Start of Supplied passage
I've tried reading until I'm tired, but I finished the book and still can't sleep. The Pilot's Wife is one of Oprah's books. A compelling read. I wouldn't want to spoil it for anyone who hasn't read it yet, so I'll not give away the ending. Anyway, I finished that book and actually felt tired. I was pretty sick at school today with a headache, and it just wore me out. I felt so miserable that I considered finding someone to cover my last couple of classes, but I needed to explain how to write one of the paragraphs of an essay I'd assigned, so I stayed. But the day just wore me out, so you'd think that now I could sleep. However, my sleep patterns defy logic. I think I'll have some wine and blog my worries away.
As I read other blogs, I feel hopelessly inadequate trying to put together one of my own. My thoughts seem too dull most of the time. I once considered myself a witty person. I could make people laugh. Now I seem to just listen to the conversations around me and hope that the others at the lunch table don't mind if I chime in a thought from time to time.
Are you depressed yet? Keep reading, you'll get there. I should rename this blog the Debbie Downer Road. Writing is supposed to be therapeutic. Perhaps my subsequent blogs will have a lighter tone, but the musings of an insomniac are not likely to be very bubbly.
I did enjoy my ride this evening, taking our youngest son back to school. As Mike and I drove back home, I watched the sliver of a moon follow our car. I thought of the little song my mom used to sing: "I see the moon and the moon sees me; the moon sees somebody I would like to see; God bless the moon and God bless me; and God bless the somebody I would like to see." I used to sing that to myself when I was homesick, thinking about my loved ones looking up at the same moon from many miles away. There was something comforting about that thought. Missing my mom isn't as overwhelming as it used to be. I can think of her now and remember things, and her absence is just a reality that is there.
Good things from the week--getting some kudos from parents at conferences. And finding a great place to listen to jazz on Thursday nights. I may become a regular at that place. The problem is trying to stay awake past 9:00. Ironic that I get sleepy on a school night, but can't sleep now. Okay--stop and get the wine.
There wasn't much left in the bottle of Las Perdices syrah. I love just the smell of it--and to think I never used to enjoy any red wines. This stuff is great. That's another good thing from the week--the wine tasting Monday night. I learned a new trick in savoring wines. You take just a sip and hold it in the front of your mouth, and then inhale. Kind of hard to do without drooling, but it really makes the flavor pop. It also may keep me from sucking down the entire glassful at blazing speed.
End of Supplied passage
Start of Provided information
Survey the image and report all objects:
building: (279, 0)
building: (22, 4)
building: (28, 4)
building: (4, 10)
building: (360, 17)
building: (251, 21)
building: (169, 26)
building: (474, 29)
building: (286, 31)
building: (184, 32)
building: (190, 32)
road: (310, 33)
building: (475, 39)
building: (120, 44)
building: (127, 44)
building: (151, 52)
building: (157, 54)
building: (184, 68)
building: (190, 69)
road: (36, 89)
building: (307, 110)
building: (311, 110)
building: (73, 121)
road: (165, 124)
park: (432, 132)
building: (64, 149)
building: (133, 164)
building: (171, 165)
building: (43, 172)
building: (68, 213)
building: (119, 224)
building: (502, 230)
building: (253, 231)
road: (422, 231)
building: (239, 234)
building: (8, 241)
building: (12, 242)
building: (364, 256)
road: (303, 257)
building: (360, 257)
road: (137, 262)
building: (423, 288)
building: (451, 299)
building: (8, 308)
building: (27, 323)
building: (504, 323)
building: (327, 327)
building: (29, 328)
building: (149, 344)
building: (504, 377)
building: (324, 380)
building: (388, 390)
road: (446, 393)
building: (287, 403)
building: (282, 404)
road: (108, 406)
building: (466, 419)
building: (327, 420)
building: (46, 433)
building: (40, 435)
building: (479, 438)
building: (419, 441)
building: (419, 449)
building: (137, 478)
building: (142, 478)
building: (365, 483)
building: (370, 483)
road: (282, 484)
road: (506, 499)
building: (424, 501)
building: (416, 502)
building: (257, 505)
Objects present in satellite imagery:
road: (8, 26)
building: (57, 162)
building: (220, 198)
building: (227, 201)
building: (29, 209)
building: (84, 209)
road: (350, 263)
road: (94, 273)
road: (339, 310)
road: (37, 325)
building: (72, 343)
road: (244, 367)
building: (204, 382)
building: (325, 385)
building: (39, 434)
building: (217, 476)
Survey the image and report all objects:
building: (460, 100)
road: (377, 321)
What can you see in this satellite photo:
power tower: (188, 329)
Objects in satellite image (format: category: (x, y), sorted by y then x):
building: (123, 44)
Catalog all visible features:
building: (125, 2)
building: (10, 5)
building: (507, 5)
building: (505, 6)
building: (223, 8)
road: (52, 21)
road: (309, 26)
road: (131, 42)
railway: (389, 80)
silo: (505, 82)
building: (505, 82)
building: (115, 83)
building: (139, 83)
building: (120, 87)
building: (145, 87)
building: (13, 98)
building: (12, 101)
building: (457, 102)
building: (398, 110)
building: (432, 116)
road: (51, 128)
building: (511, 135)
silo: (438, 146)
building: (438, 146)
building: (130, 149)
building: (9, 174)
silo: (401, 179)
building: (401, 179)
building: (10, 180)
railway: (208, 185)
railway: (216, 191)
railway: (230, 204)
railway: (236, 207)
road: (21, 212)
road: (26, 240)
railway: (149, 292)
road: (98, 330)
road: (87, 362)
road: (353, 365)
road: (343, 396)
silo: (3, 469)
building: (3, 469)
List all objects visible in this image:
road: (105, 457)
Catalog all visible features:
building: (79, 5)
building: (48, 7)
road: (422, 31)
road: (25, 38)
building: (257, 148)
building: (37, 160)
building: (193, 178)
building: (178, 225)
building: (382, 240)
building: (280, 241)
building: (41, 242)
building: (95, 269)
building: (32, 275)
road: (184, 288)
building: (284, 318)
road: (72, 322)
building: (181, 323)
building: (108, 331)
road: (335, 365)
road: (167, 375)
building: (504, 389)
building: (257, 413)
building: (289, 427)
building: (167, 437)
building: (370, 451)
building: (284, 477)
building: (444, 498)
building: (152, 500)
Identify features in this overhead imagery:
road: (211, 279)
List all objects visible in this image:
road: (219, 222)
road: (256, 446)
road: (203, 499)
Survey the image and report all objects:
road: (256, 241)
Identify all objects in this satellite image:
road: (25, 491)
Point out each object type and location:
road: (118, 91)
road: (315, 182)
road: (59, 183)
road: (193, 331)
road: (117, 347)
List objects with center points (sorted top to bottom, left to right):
End of Provided information
[Work order 1] Please reproduce everything in the insomnia blog post from "I did enjoy" down to "that is there.".
[Work order 2] Pick up the insomnia blog post after its final sentence and keep writing it.

[Answer section 1]
I did enjoy my ride this evening, taking our youngest son back to school. As Mike and I drove back home, I watched the sliver of a moon follow our car. I thought of the little song my mom used to sing: "I see the moon and the moon sees me; the moon sees somebody I would like to see; God bless the moon and God bless me; and God bless the somebody I would like to see." I used to sing that to myself when I was homesick, thinking about my loved ones looking up at the same moon from many miles away. There was something comforting about that thought. Missing my mom isn't as overwhelming as it used to be. I can think of her now and remember things, and her absence is just a reality that is there.

[Answer section 2]
I collected a few paragraphs that I brought home with me to get a head start on grading. Most students won't have theirs ready until Monday, and a fairly large contingent won't have their paragraphs done even then, but I hope I can make myself get through these first few so I have a bit of a headstart. I plan to collect one body paragraph, the intro, and maybe the conclusion so that students have some guidance on each bit. The joy of teaching literature that I love is dimmed immensely by the torture of reading bad writing. I would like to find and strangle the person who taught these students the old saw of "tell them what you're going to tell them, then tell them, then tell them what you told them." Nothing like bad writing which is also redundant. It actually could be a cure for my insomnia.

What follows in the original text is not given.